Sewaktu Belanda mulai menjajah Indonesia lebih kurang tiga abad yang lalu, maka wakaf sebagai lembaga keuangan Islam telah tersebar di berbagai persada nusantara Indonesia. Dengan berdirinya Priesterrad (Rad Agama / Peradilan Agama) berdasarkan Staatsblad Nomor 152 pada tahun 1882, maka dalam praktek yang berlaku, masalah wakaf menjadi salah satu wewenangnya, di samping masalah perkawinan, waris, hibah, shadaqah dan hal-hal lain yang dipandang berhubungan erat dengan agama Islam.Pengakuan Belanda ini berdasarkan kenyataan bahwa penyelesaian sengketa mengenai masalah wakaf dan lain-lain yang berhubungan dengan hukum Islam diajukan oleh masyarakat ke Mahkamah Syar’iyyah atau Peradilan Agama lokal dengan berbagai nama di berbagai daerah di Indonesia.
Pada masa ini (baca juga penjajah), telah dikeluarkan berbagai peraturan yang mengatur tentang wakaf, antara lain :
a. SE Sekretaris Govememen pertama tanggal 31 Januari 1905 Nomor 435 sebagaimana termuat dalam Bijblad 1905 Nomor 6196 tentang Toezicht op den bouw van Mohammaedaansche bedehuizen.
b.   SE Sekretaris Govememen tanggal 4 Juni 1931 Nomor 1361 yang termuat dalam Bijblad 1931 Nomor 125/3 tentang Toezicht van de Regeering op Mohammaedaansche, Vridagdiensten en wakaf.
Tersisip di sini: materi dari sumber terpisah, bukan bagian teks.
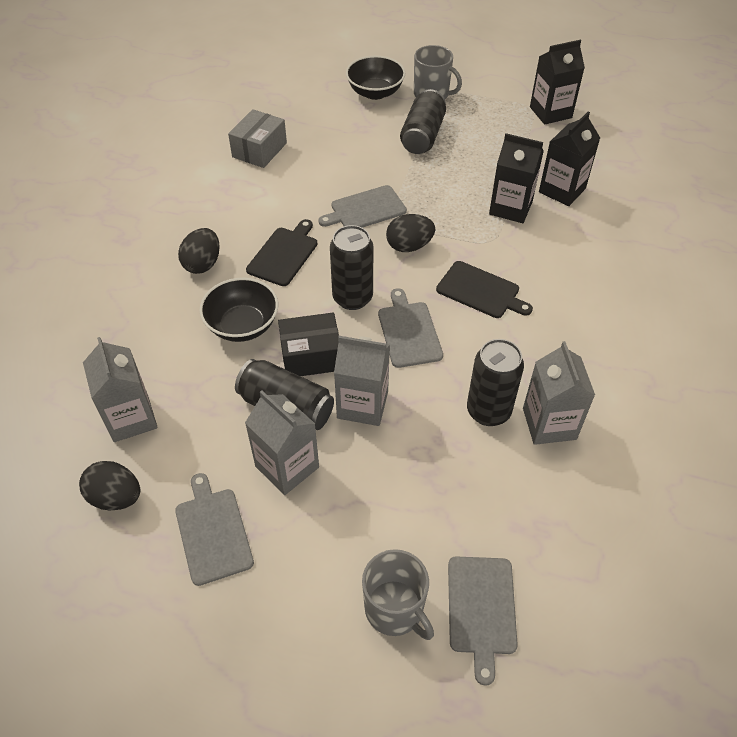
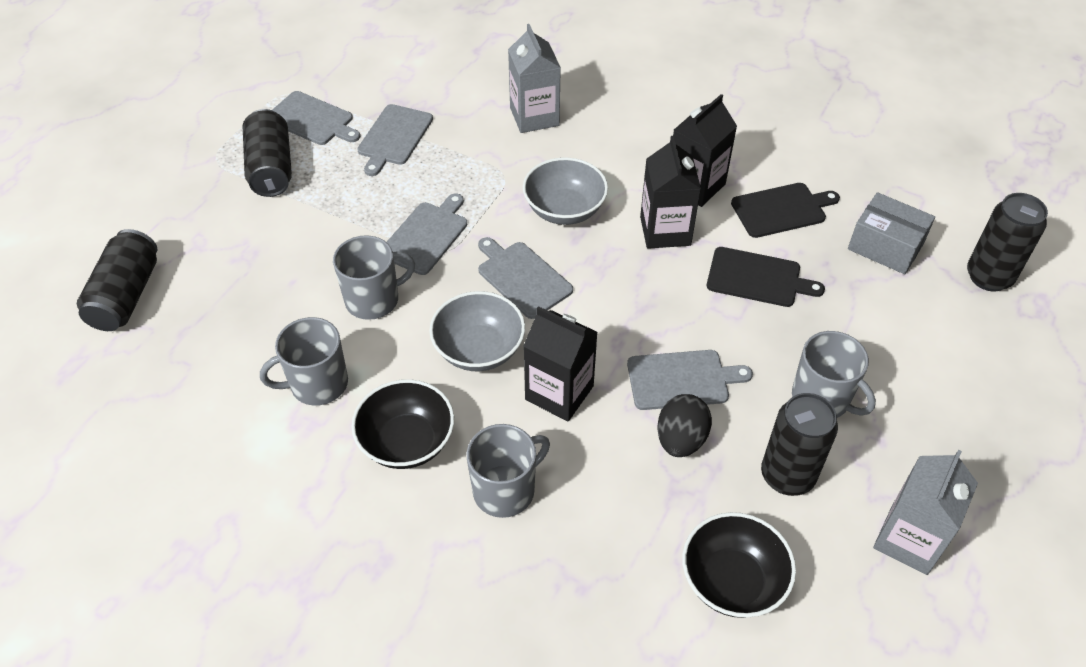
black box: 1 -> 0
black egg: 3 -> 1
grey bowl: 0 -> 2
grey carton: 4 -> 2
grey cutting board: 4 -> 5
grey mug: 2 -> 4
c.  SE Sekretaris Govememen pertama tanggal 24 Desember 1934 Nomor 3088/A sebagaimana termuat dalam Bijblad tahun 1934 Nomor 13390 tentang Toezicht van de Regeering op mohammaedaansehe bedehuize, Vrijdag diensten en wakafs.
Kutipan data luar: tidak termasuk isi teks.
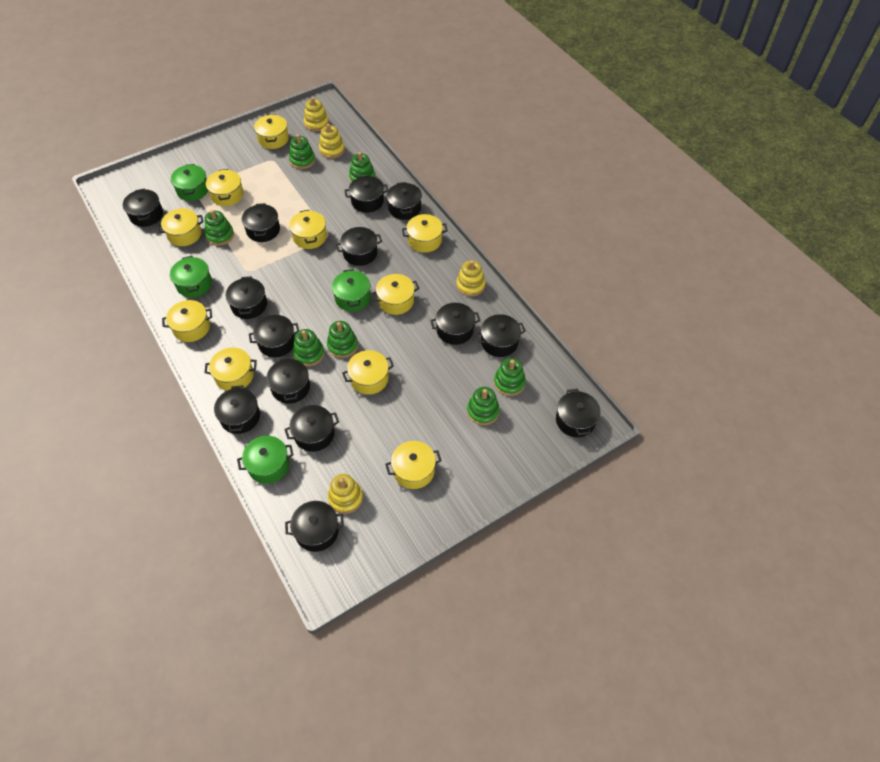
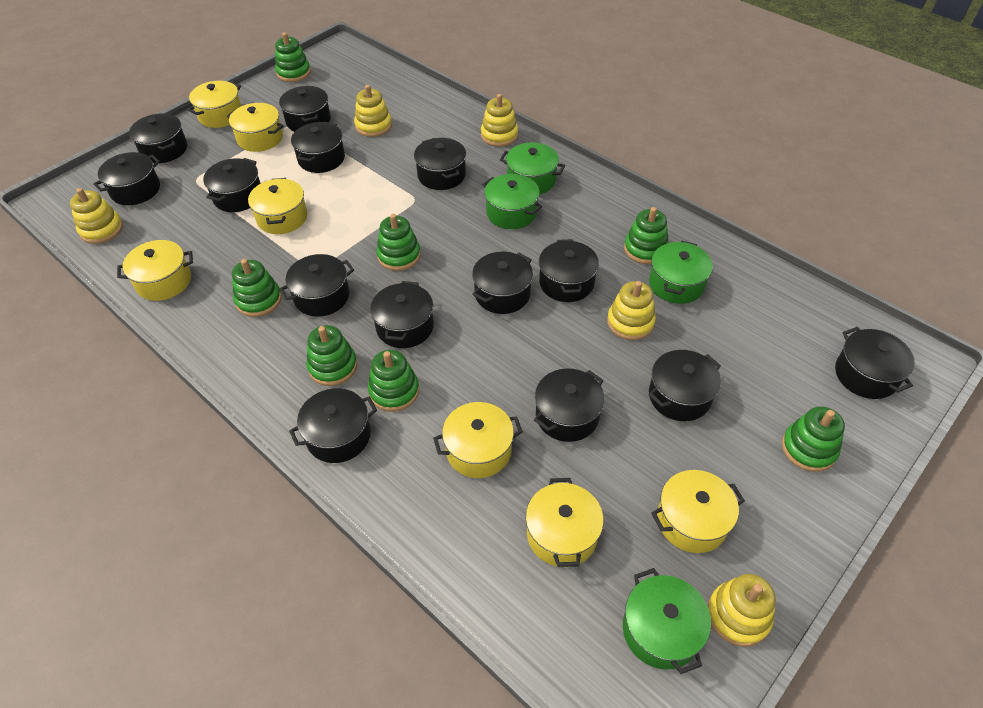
yellow pot: 10 -> 7
yellow stacking toy: 4 -> 5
2.    Pasca Kemerdekaan Republik Indonesia :
Peraturan-peraturan tentang perwakafan yang dikeluarkan pada masa penjajah Belanda, sejak Proklamasi Kemerdekaan RI tanggal 17 Agusus 1945 masih tetap berlaku berdasarkan bunyi pasal II Aturan Peralihan UUD 1945.  Maka untuk menyesuaikan dengan Negara Republik Indonesia dikeluarkan petunjuk Menteri Agama RI tanggal 22 Desember 1953 tentang Petunjuk-petunjuk mengenai wakaf, menjadi wewenang Bagian D (Ibadaha Sosial), Jawatan Urusan Agama, dan pada tanggal 8 Oktober 1956 telah dikeluarkan SE Nomor 5/D/1959 tentang Prosedur Perwakafan Tanah.
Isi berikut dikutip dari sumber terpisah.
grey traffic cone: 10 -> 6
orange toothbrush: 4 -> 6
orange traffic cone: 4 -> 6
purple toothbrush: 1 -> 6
Dalam rangka penertiban dan pembaharuan sistem Hukum Agraria, masalah wakaf mendapat perhatian yang lebih dari pemerintah nasional, antara lain melalui Departemen Agama RI. Selama lebih tiga puluh tahun sejak tahun 1960, telah dikeluarkan berbagai Undang-undang, Peraturana Pemerintah, Peraturan Menteri, Insturksi Menetri / Gebernur dan lain-lain yang berhubungan karena satu dan lain hal dengan masalah wakaf.
Dalam pasal 5 Undang-undang Nomor 5 Tahun 1960, yang pada intinya menyatakan benda wakaf adalah hukum agama yang diakui oleh hukum adat di Indonesia, di samping kenyataan bahwa hukum adat (al-‘uruf) adalah salah satu sumber komplementer hukum Islam. Sehingga dalam pasal 29 ayat (1) UU yang sama dinyatakan secara jelas tentang hak-hak tanah untuk kepelruan suci dan sosial. Wakaf adalah salah satu lembaga keagaaan dan sosial yang diakui dan dilingdungi oleh UU ini




 .

Itu saja yang pernah saya ketahui , Tolong Cantumkan sumber jika meng-Copas Terima Kasih.